I really want to go to this, it opened last week . . . . it costs £13.50 though 








But I want to see the fishes  and it has an IMAX 

Aquarium website


----------



## strung out (Nov 30, 2009)

my friend works there. the bastards never gave me a job though 

looks like fun though, i might see if i can blag a free entry through my mate.


----------



## Geri (Nov 30, 2009)

We were going to go to the one in Newquay, which is only about £6 or so. No idea if it's smaller or anything.

I don't think £13.50 is *that* pricy, the one in Barcelona is like 40 euros or something!


----------



## wiskey (Nov 30, 2009)

the Zoo costs £12 so its comparable to that, it just means it becomes a 'special occasion' place to go rather than somewhere I can take Werv regularly.


----------



## Biddlybee (Dec 1, 2009)

Do you get any two for one deals if you have a train ticket?


----------



## wiskey (Dec 1, 2009)

I was looking out for any offers in the paper etc but I've not seen a single one.


----------



## Strumpet (Dec 1, 2009)

OOOoooooooo


----------



## Chris P Duck (Dec 1, 2009)

wiskey said:


> I was looking out for any offers in the paper etc but I've not seen a single one.



The offers in the paper will appear next year when takings didn't quite match up to the projected figures and desperate measures are now needed to prevent it going bust.


----------



## Callie (Dec 1, 2009)

are you entitled to any work related discounts??


----------



## wiskey (Dec 1, 2009)

Chris P Duck said:


> The offers in the paper will appear next year when takings didn't quite match up to the projected figures and desperate measures are now needed to prevent it going bust.



I suspect this to be the case


----------



## wiskey (Dec 1, 2009)

Callie said:


> are you entitled to any work related discounts??
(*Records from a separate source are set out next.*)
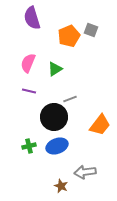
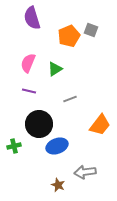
black circle: moved 15 px left, 7 px down
green cross: moved 15 px left
brown star: moved 3 px left, 1 px up
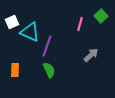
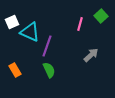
orange rectangle: rotated 32 degrees counterclockwise
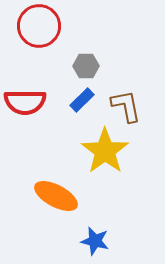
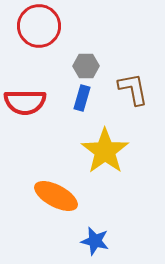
blue rectangle: moved 2 px up; rotated 30 degrees counterclockwise
brown L-shape: moved 7 px right, 17 px up
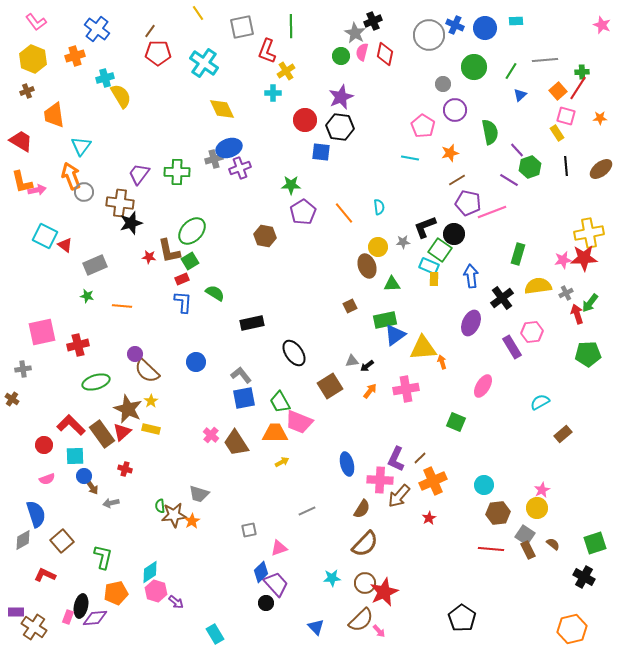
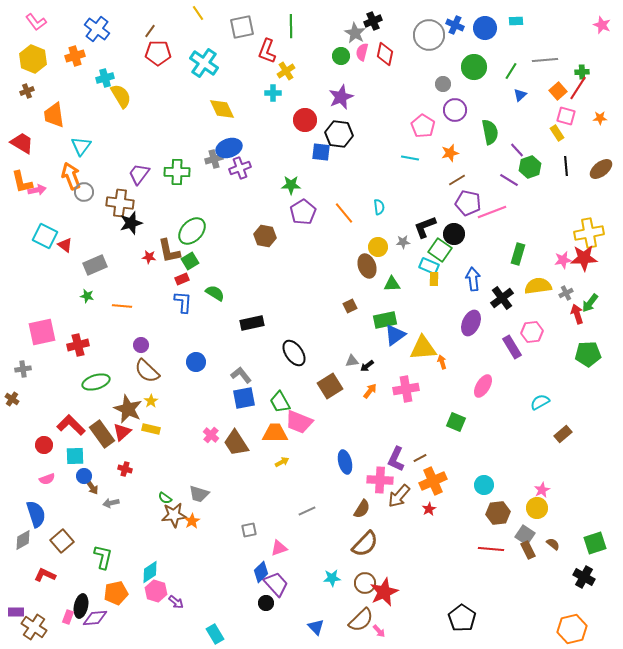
black hexagon at (340, 127): moved 1 px left, 7 px down
red trapezoid at (21, 141): moved 1 px right, 2 px down
blue arrow at (471, 276): moved 2 px right, 3 px down
purple circle at (135, 354): moved 6 px right, 9 px up
brown line at (420, 458): rotated 16 degrees clockwise
blue ellipse at (347, 464): moved 2 px left, 2 px up
green semicircle at (160, 506): moved 5 px right, 8 px up; rotated 48 degrees counterclockwise
red star at (429, 518): moved 9 px up
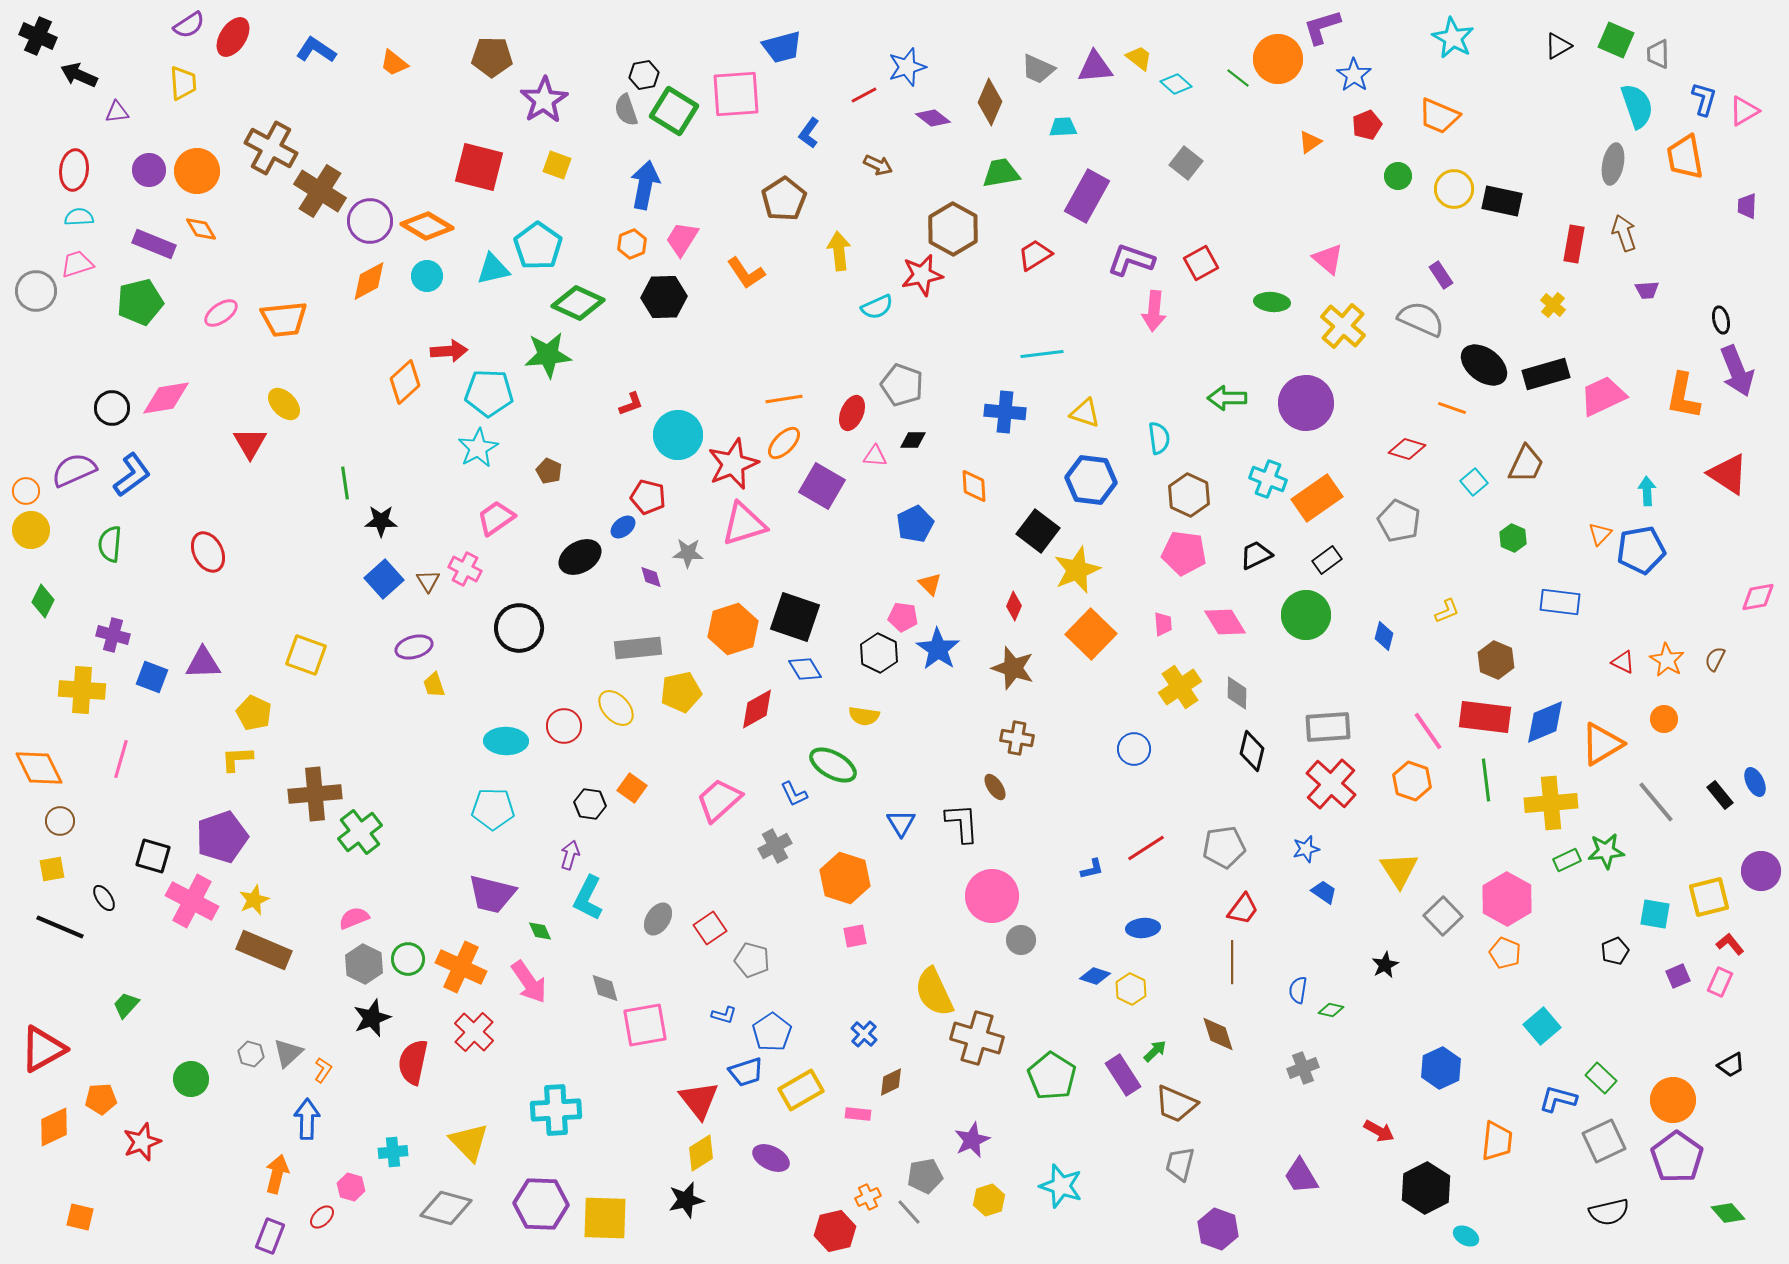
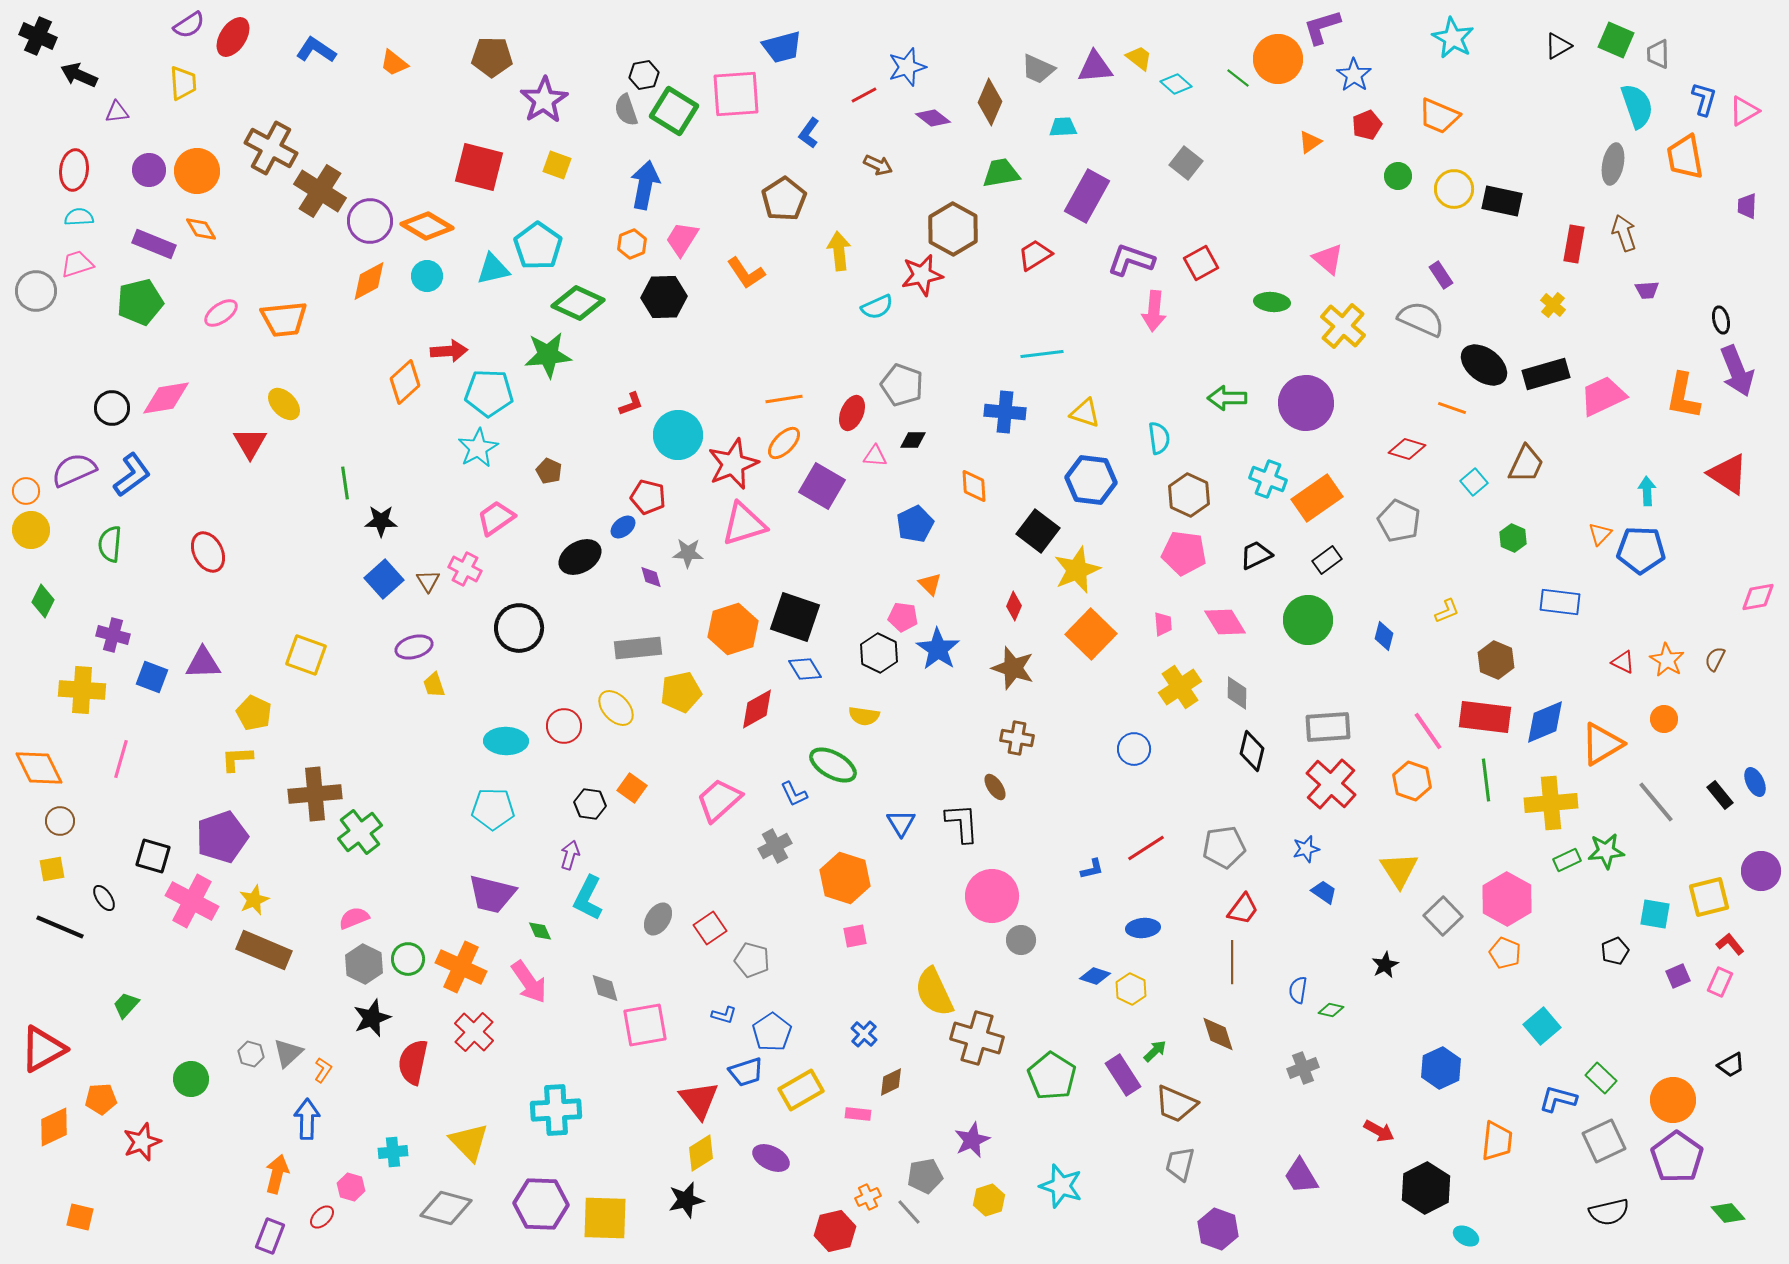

given my experience at the zoo last week it would seem not.


----------



## Callie (Dec 1, 2009)

gits


----------



## wiskey (Dec 1, 2009)

I was thinking that as I know several people with cheap entry to the zoo I'd buy membership for this if it's reasonably priced (zoo is £48p/a but they refund your last £12 ticket) . . . . typically they haven't updated that page on their website


----------



## i_hate_beckham (Dec 3, 2009)

Drove past it tonight, didn't realise it was new.


----------



## hermitical (Dec 3, 2009)

something in the post about the prices last week, the company said that it was much bigger than their other places which is reflected in the cost/s


----------



## Jenerys (Dec 8, 2009)

wiskey said:


> I was thinking that as I know several people with cheap entry to the zoo I'd buy membership for this if it's reasonably priced (zoo is £48p/a but they refund your last £12 ticket) . . . . typically they haven't updated that page on their website



I'd consider splitting a memberhsip with you, if it's hideous. Or perhaps one of us gets the zoo, one gets the aquarium


----------